The play ends with Hardy sort of answering the complaint by Kamla that Hardy never visited them after Ramanujan’s death and ruminating on the relationship he shared with Ramanujan. The fact is Hardy was not that kind of a demonstrative person. And his friendship was with Ramanujan. He could never be dishonest enough to feign feelings that he never felt.
I had seen a minimalistic production of the play when Sundar had just written it, and it was a very satisfying play even then. But the full-bodied production directed by Prakash Belwadi was a heady pleasure. I have mentioned about the well-designed sets.
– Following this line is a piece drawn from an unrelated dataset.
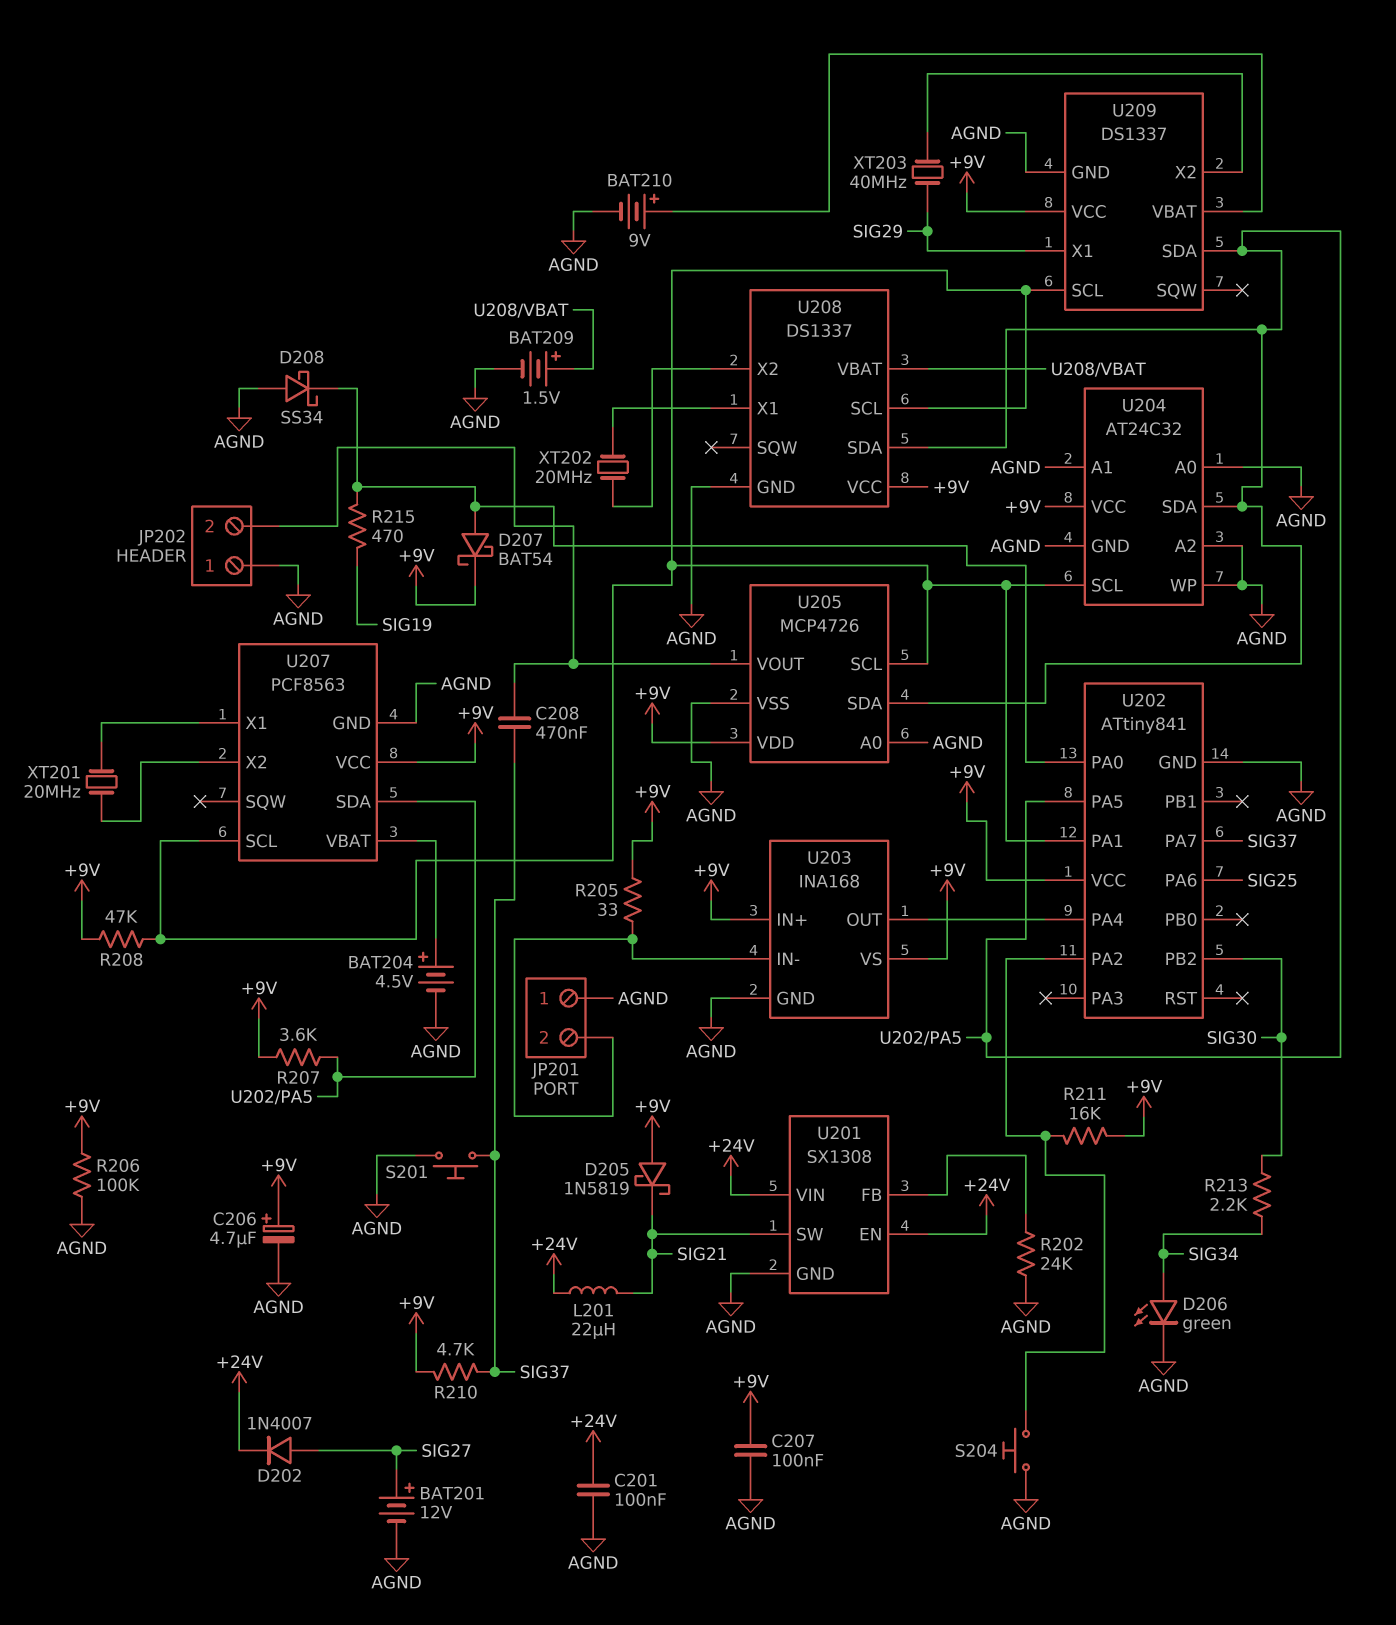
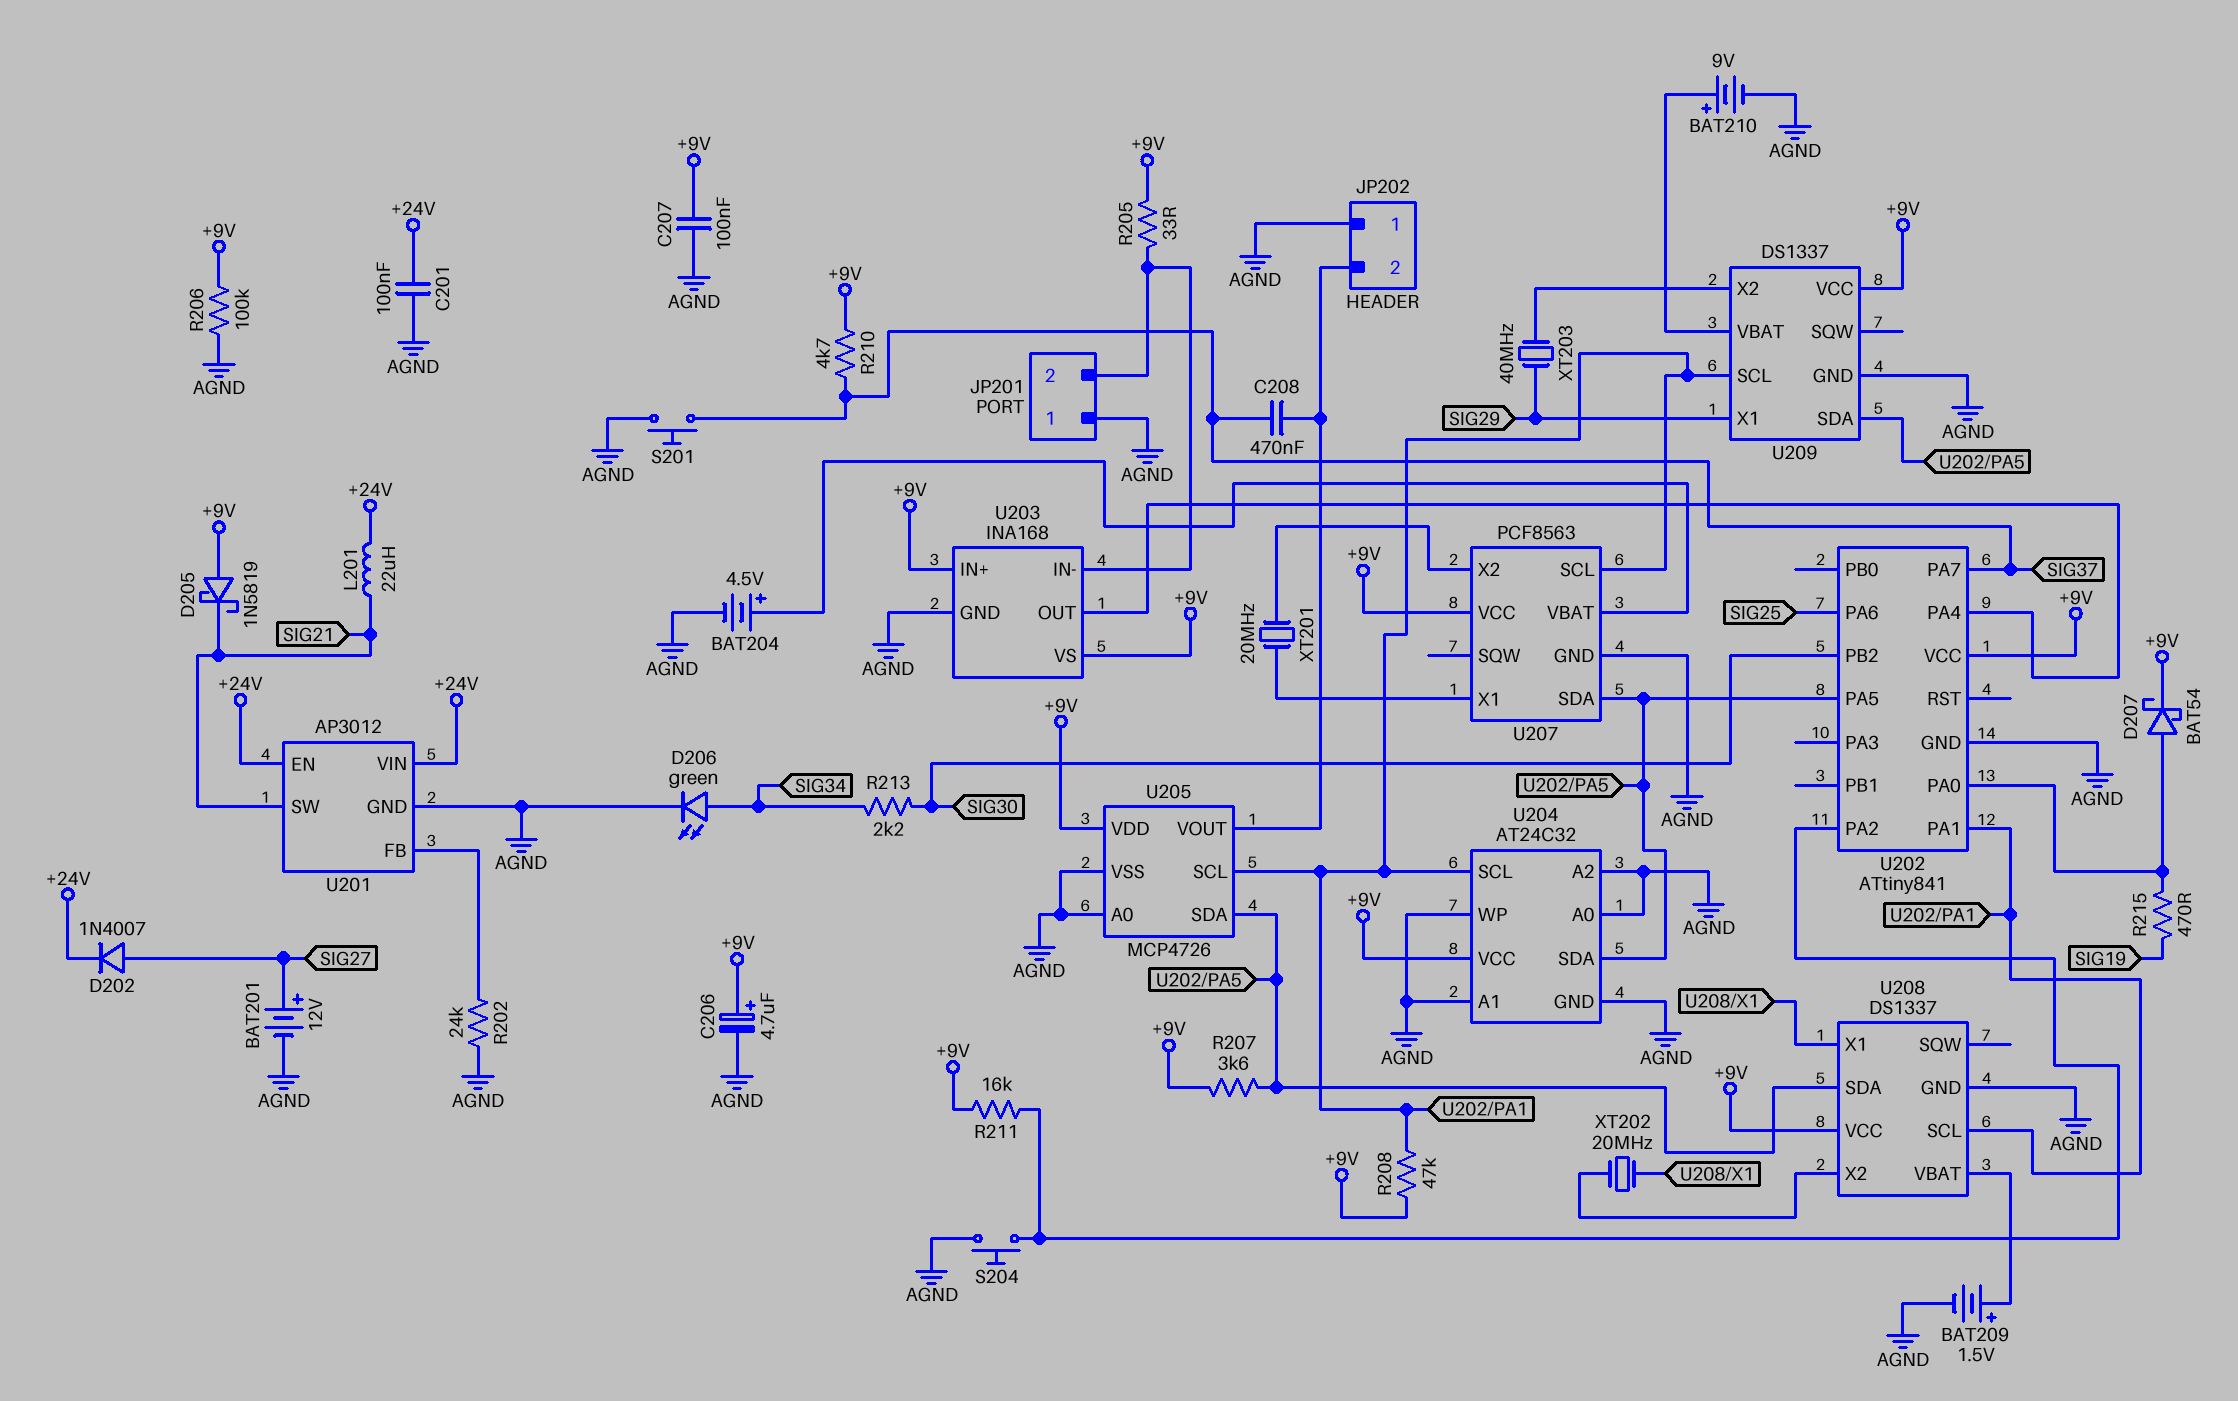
D208: schottky SS34 (A AGND, K U202/PA0) -> none
U201: SX1308 -> AP3012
The music was appropriate. The action on stage, especially involving the women as they talk while taking wet clothes from a bucket, laying them on a clothesline to dry, was choreographed with imagination. But what made the production soar more than anything else was the performances. Everyone was good. But Sal Yusuf’s classy performance as Hardy was cut above the rest. It was a tough ask- he was playing the chraccter in his youth and as a very old man with white hair and a stoop, he was portraying a white man, and he was using an accent which he had to hold. Siri Ravikumar as Jankai had the audience in splits and shew as obviously playing to the gallery. But I did not complain, because I do go to the theatre to get amused and she WAS very good. Nakul Bhalla as Ramnujam started out a little unsure but slowly came unto his own, taking us into his inspired but tortured existence. Divya Raghuram as Kamla had a brief role but she touched our hearts too.
How much do I know of Ramanujam’s mathematics? Not much really. (Except for the little incident at the hospital where Hardy says the taxi he took to come had a number of 1029 and Ramaujam exclaimed that it was the smallest number that could be expressed as two different set of sums of two perfect cubes : 10 cube plus 9 cube and 12 cube plus 1 cube. I cannot even begin to imagine how anyone can think of such a thing and how in the world one goes about proving such a thing – and I was the winner of the National Science Talent Scholarship in Maths! ) Did the play made us any wiser on Ramanujan’s mathematics? Or Hardy’s? Not one bit. Thankfully, it did not try. What does a play talk about when it talks about two mathematicians? Anything but mathematics, would be my answer. That’s not the domain of theatre. The significant achievement of the play was in so totally humanizing these two famous characters from history and making us connect with them as human beings.
Hardy said, “ I will say to myself when I am depressed, and find myself forced to listen to pompous and tiresome people, ‘ Well, I have done the one thing you could never have done, and that is to have collaborated with both Littlewood and Ramanujan on something like equal terms.’ Elsewhere, he called his collaboration with Ramanujan, ‘the only truly romantic incident in my life’.
And the play captures this magnificent romance with subtlety, humour and a full palette of human emotions. I was grateful for the art form of theater once again after a long time.